++++ EXTRACTED DATA

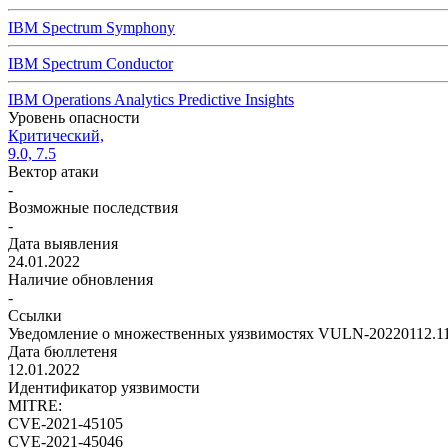
IBM Spectrum Symphony
IBM Spectrum Conductor
IBM Operations Analytics Predictive Insights
Уровень опасности
Критический,
9.0, 7.5
Вектор атаки
-
Возможные последствия
-
Дата выявления
24.01.2022
Наличие обновления
-
Ссылки
Уведомление о множественных уязвимостях VULN-20220112.1
Дата бюллетеня
12.01.2022
Идентификатор уязвимости
MITRE:
CVE-2021-45105
CVE-2021-45046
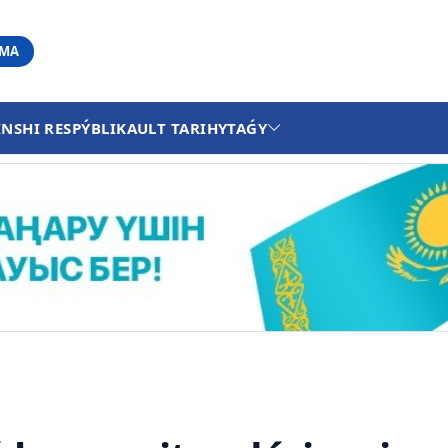
АМА
INSHI RESPÝBLIKA
ULT TARIHY
TAǴY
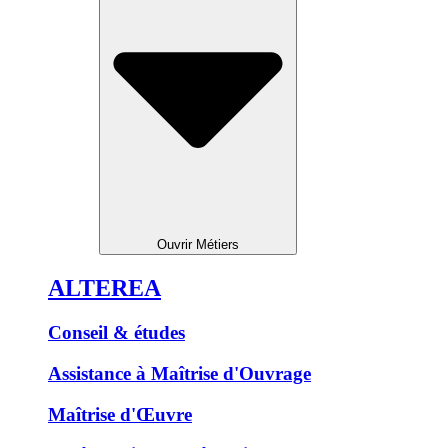
Ouvrir Métiers
ALTEREA
Conseil & études
Assistance à Maîtrise d'Ouvrage
Maîtrise d'Œuvre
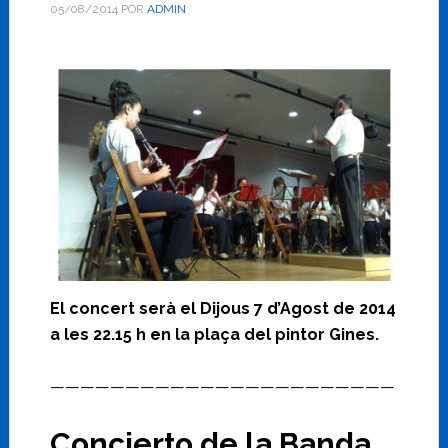
05/08/2014
POR
ADMIN
El concert serà el Dijous 7 d’Agost de 2014
a les 22.15 h en la plaça del pintor Gines.
———————————————————————
Concierto de la Banda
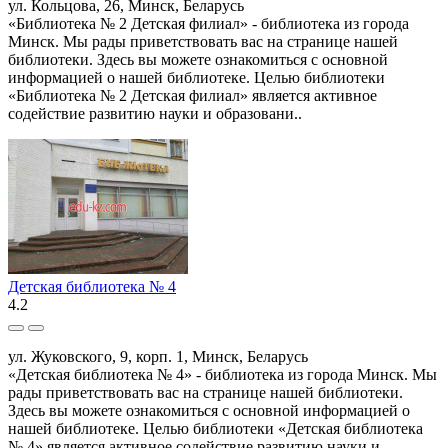
ул. Кольцова, 26, Минск, Беларусь
«Библиотека № 2 Детская филиал» - библиотека из города
Минск. Мы рады приветствовать вас на странице нашей
библиотеки. Здесь вы можете ознакомиться с основной
информацией о нашей библиотеке. Целью библиотеки
«Библиотека № 2 Детская филиал» является активное
содействие развитию науки и образовани..
Детская библиотека № 4
4.2
ул. Жуковского, 9, корп. 1, Минск, Беларусь
«Детская библиотека № 4» - библиотека из города Минск. Мы
рады приветствовать вас на странице нашей библиотеки.
Здесь вы можете ознакомиться с основной информацией о
нашей библиотеке. Целью библиотеки «Детская библиотека
№ 4» является активное содействие развитию науки и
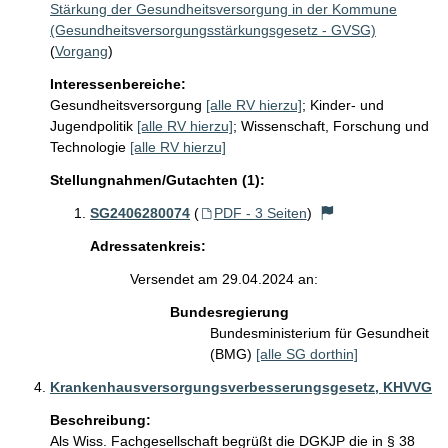
Stärkung der Gesundheitsversorgung in der Kommune
(Gesundheitsversorgungsstärkungsgesetz - GVSG)
(
Vorgang
)
Interessenbereiche:
Gesundheitsversorgung
[alle RV hierzu]
;
Kinder- und
Jugendpolitik
[alle RV hierzu]
;
Wissenschaft, Forschung und
Technologie
[alle RV hierzu]
Stellungnahmen/Gutachten (1):
SG2406280074
(
PDF - 3 Seiten
)
Adressatenkreis:
Versendet am 29.04.2024 an:
Bundesregierung
Bundesministerium für Gesundheit
(BMG)
[alle SG dorthin]
Krankenhausversorgungsverbesserungsgesetz, KHVVG
Beschreibung:
Als Wiss. Fachgesellschaft begrüßt die DGKJP die in § 38 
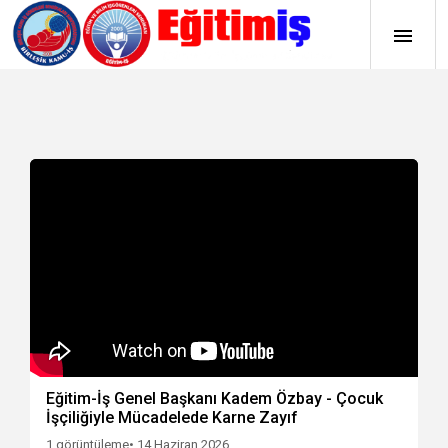
Eğitim-İş Genel Başkanı Kadem Özbay - Çocuk
İşçiliğiyle Mücadelede Karne Zayıf
1 görüntüleme
• 14 Haziran 2026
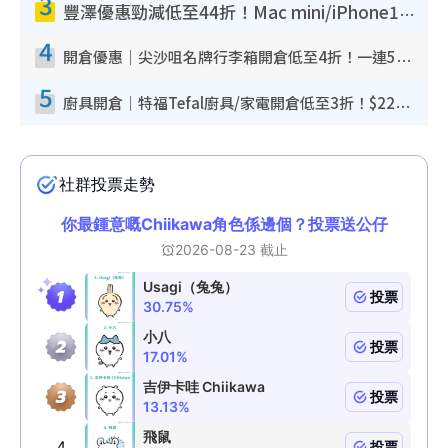
3
豐澤優惠勁減低至44折！Mac mini/iPhone17Pro大減價！廚房家電$220起
4
開倉優惠｜尖沙咀名牌行李箱開倉低至4折！一連5日 American Tourister/ace./Hallmark $200起！
5
廚具開倉｜特福Tefal廚具/家電開倉低至3折！$220起買平底鍋/炒鑊/湯煲！電飯煲/吸塵機/燙斗$418起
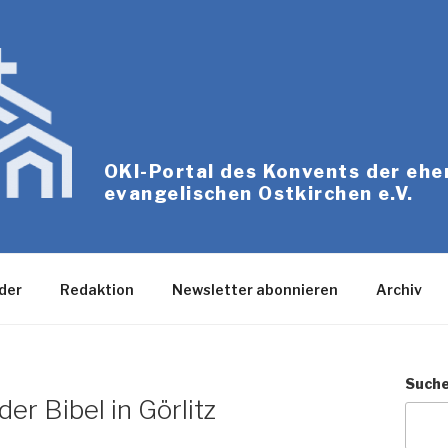
OKI-Portal des Konvents der eh
evangelischen Ostkirchen e.V.
der
Redaktion
Newsletter abonnieren
Archiv
Such
der Bibel in Görlitz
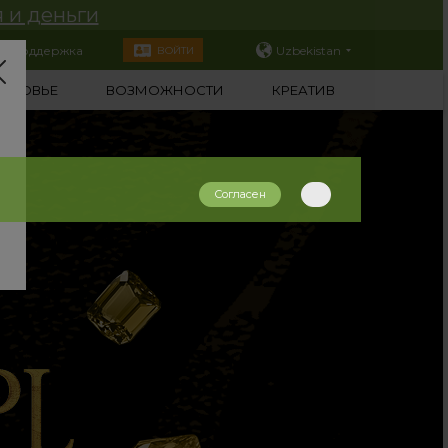
 и деньги
Поддержка
Uzbekistan
ВОЙТИ
ОРОВЬЕ
ВОЗМОЖНОСТИ
КРЕАТИВ
Согласен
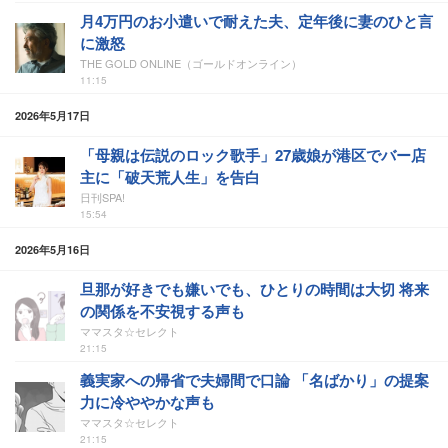
月4万円のお小遣いで耐えた夫、定年後に妻のひと言
に激怒
THE GOLD ONLINE（ゴールドオンライン）
11:15
2026年5月17日
「母親は伝説のロック歌手」27歳娘が港区でバー店
主に「破天荒人生」を告白
日刊SPA!
15:54
2026年5月16日
旦那が好きでも嫌いでも、ひとりの時間は大切 将来
の関係を不安視する声も
ママスタ☆セレクト
21:15
義実家への帰省で夫婦間で口論 「名ばかり」の提案
力に冷ややかな声も
ママスタ☆セレクト
21:15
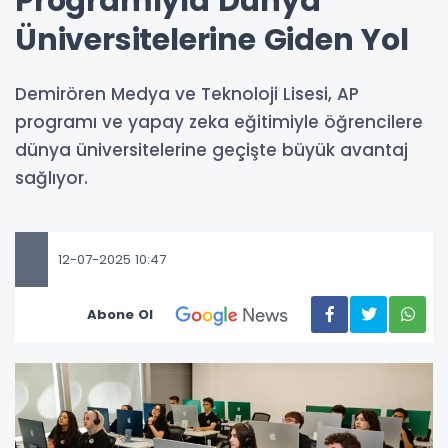
Programıyla Dünya
Üniversitelerine Giden Yol
Demirören Medya ve Teknoloji Lisesi, AP
programı ve yapay zeka eğitimiyle öğrencilere
dünya üniversitelerine geçişte büyük avantaj
sağlıyor.
12-07-2025 10:47
Abone Ol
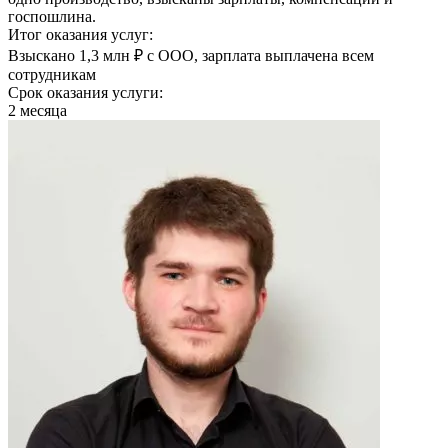
госпошлина.
Итог оказания услуг:
Взыскано 1,3 млн ₽ с ООО, зарплата выплачена всем
сотрудникам
Срок оказания услуги:
2 месяца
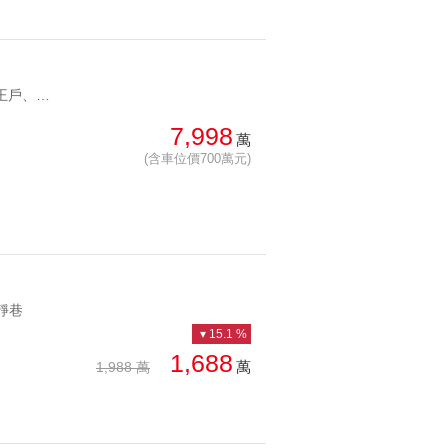
YC1254919 頂樓帝王戶、高樓遠景、雙坡車家居理玉帝景豪邸 頂樓帝王戶、高樓遠景、雙坡車
7,998
萬
(含車位價700萬元)
,靜巷
15.1 %
1,688
萬
1,988 萬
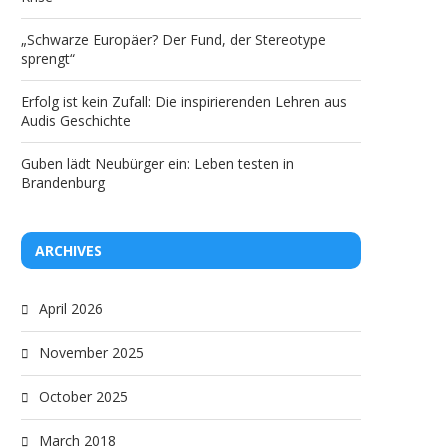
„Schwarze Europäer? Der Fund, der Stereotype
sprengt“
Erfolg ist kein Zufall: Die inspirierenden Lehren aus
Audis Geschichte
Guben lädt Neubürger ein: Leben testen in
Brandenburg
ARCHIVES
April 2026
November 2025
October 2025
March 2018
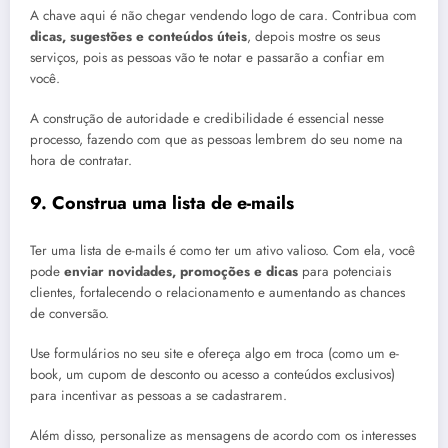
A chave aqui é não chegar vendendo logo de cara. Contribua com
dicas, sugestões e conteúdos úteis
, depois mostre os seus
serviços, pois as pessoas vão te notar e passarão a confiar em
você.
A construção de autoridade e credibilidade é essencial nesse
processo, fazendo com que as pessoas lembrem do seu nome na
hora de contratar.
9. Construa uma lista de e-mails
Ter uma lista de e-mails é como ter um ativo valioso. Com ela, você
pode
enviar novidades, promoções e dicas
para potenciais
clientes, fortalecendo o relacionamento e aumentando as chances
de conversão.
Use formulários no seu site e ofereça algo em troca (como um e-
book, um cupom de desconto ou acesso a conteúdos exclusivos)
para incentivar as pessoas a se cadastrarem.
Além disso, personalize as mensagens de acordo com os interesses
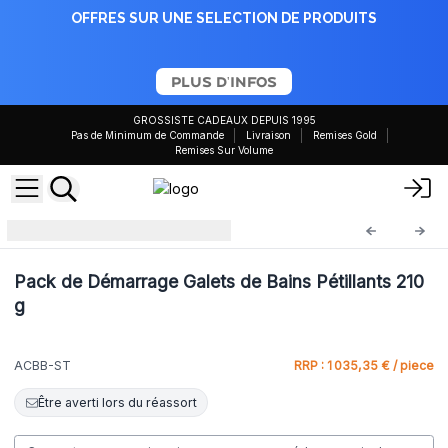
OFFRES SUR UNE SELECTION DE PRODUITS
PLUS D'INFOS
GROSSISTE CADEAUX DEPUIS 1995
Pas de Minimum de Commande
Livraison
Remises Gold
Remises Sur Volume
Kits de Démarrage
ACBB-ST
Pack de Démarrage Galets de Bains Pétillants 210
g
ACBB-ST
RRP : 1 035,35 € / piece
Être averti lors du réassort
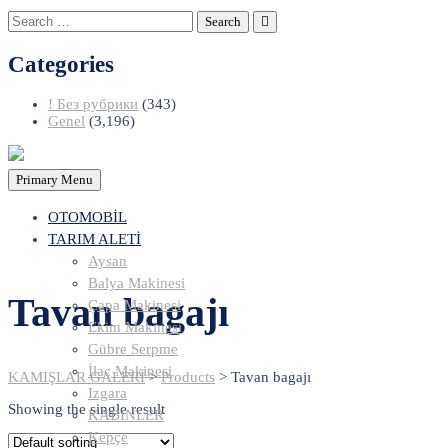
Search
for:
Categories
! Без рубрики
(343)
Genel
(3,196)
Primary Menu
OTOMOBİL
TARIM ALETİ
Aysan
Balya Makinesi
Tavan bagajı
Çapa Makinesi
Ekim Makinesi
Gübre Serpme
İlaç Makinesi
KAMIŞLAR GALERİ
>
Products
>
Tavan bagajı
Izgara
Showing the single result
KABİNLER
Kepçe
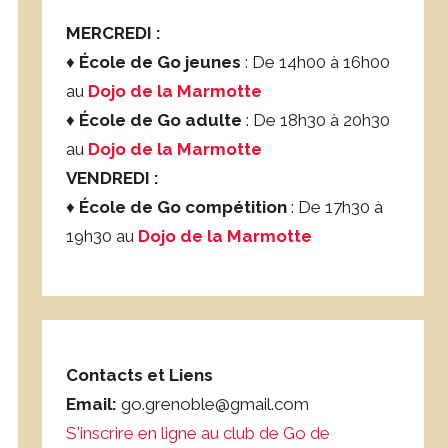
MERCREDI :
♦
École de Go jeunes
: De 14h00 à 16h00
au
Dojo de la Marmotte
♦
École de Go adulte
: De 18h30 à 20h30
au
Dojo de la Marmotte
VENDREDI :
♦
École de Go compétition
: De 17h30 à
19h30 au
Dojo de la Marmotte
Contacts et Liens
Email:
go.grenoble@gmail.com
S'inscrire en ligne au club de Go de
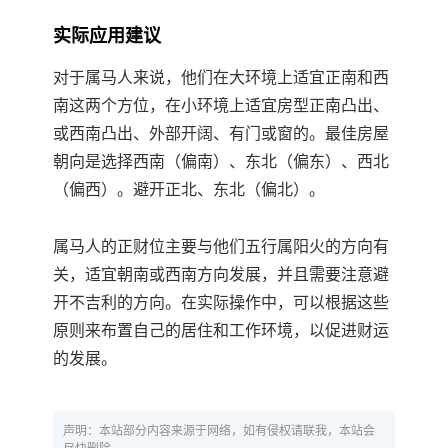
实际应用建议
对于属马人来说，他们在大环境上适宜正南和西
南这两个方位，在小环境上适宜房型正南凸出、
或西南凸出、外部开阔、有门或窗的。最佳房屋
朝向是选择西南（偏南）、东北（偏东）、西北
（偏西）。避开正北、东北（偏北）。
属马人的正财位主要与他们五行属阳火的方向有
关，适宜朝南或西南方向发展，并且需要注意避
开不吉利的方向。在实际操作中，可以根据这些
原则来布置自己的居住和工作环境，以促进财运
的发展。
声明：本站部分内容来源于网络，如有侵权请联我，本站会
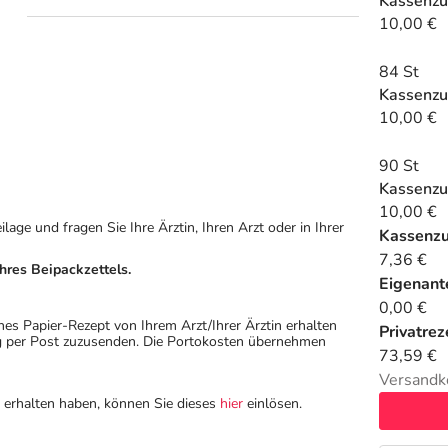
Kassenzu
10,00 €
84 St
Kassenzu
10,00 €
90 St
Kassenzu
10,00 €
ge und fragen Sie Ihre Ärztin, Ihren Arzt oder in Ihrer
Kassenz
7,36 €
hres Beipackzettels.
Eigenante
0,00 €
hes Papier-Rezept von Ihrem Arzt/Ihrer Ärztin erhalten
Privatrez
ung per Post zuzusenden. Die Portokosten übernehmen
73,59 €
Versandk
n erhalten haben, können Sie dieses
hier
einlösen.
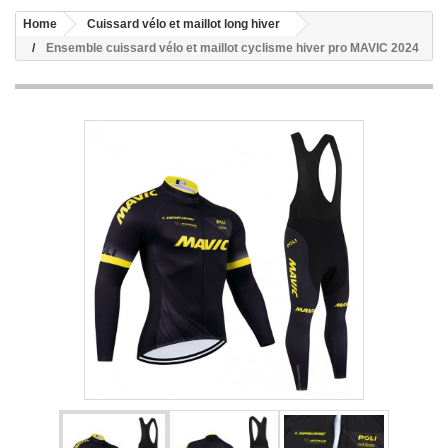
Home
Cuissard vélo et maillot long hiver
Ensemble cuissard vélo et maillot cyclisme hiver pro MAVIC 2024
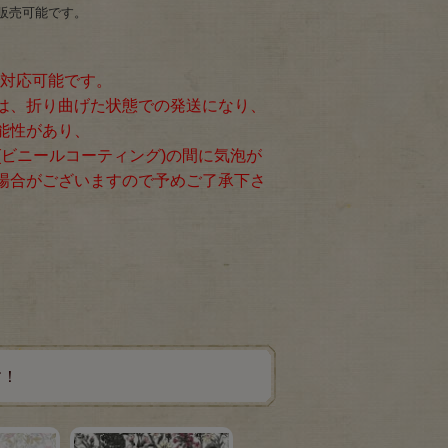
販売可能です。
で対応可能です。
は、折り曲げた状態での発送になり、
能性があり、
(ビニールコーティング)の間に気泡が
場合がございますので予めご了承下さ
す！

++++++++

EXERCISE AIM: Which lines of the data include "para"? Copy each of them.

ANSWER TO THIS EXERCISE:
para potenciais
para incentivar as pessoas a se cadastrarem.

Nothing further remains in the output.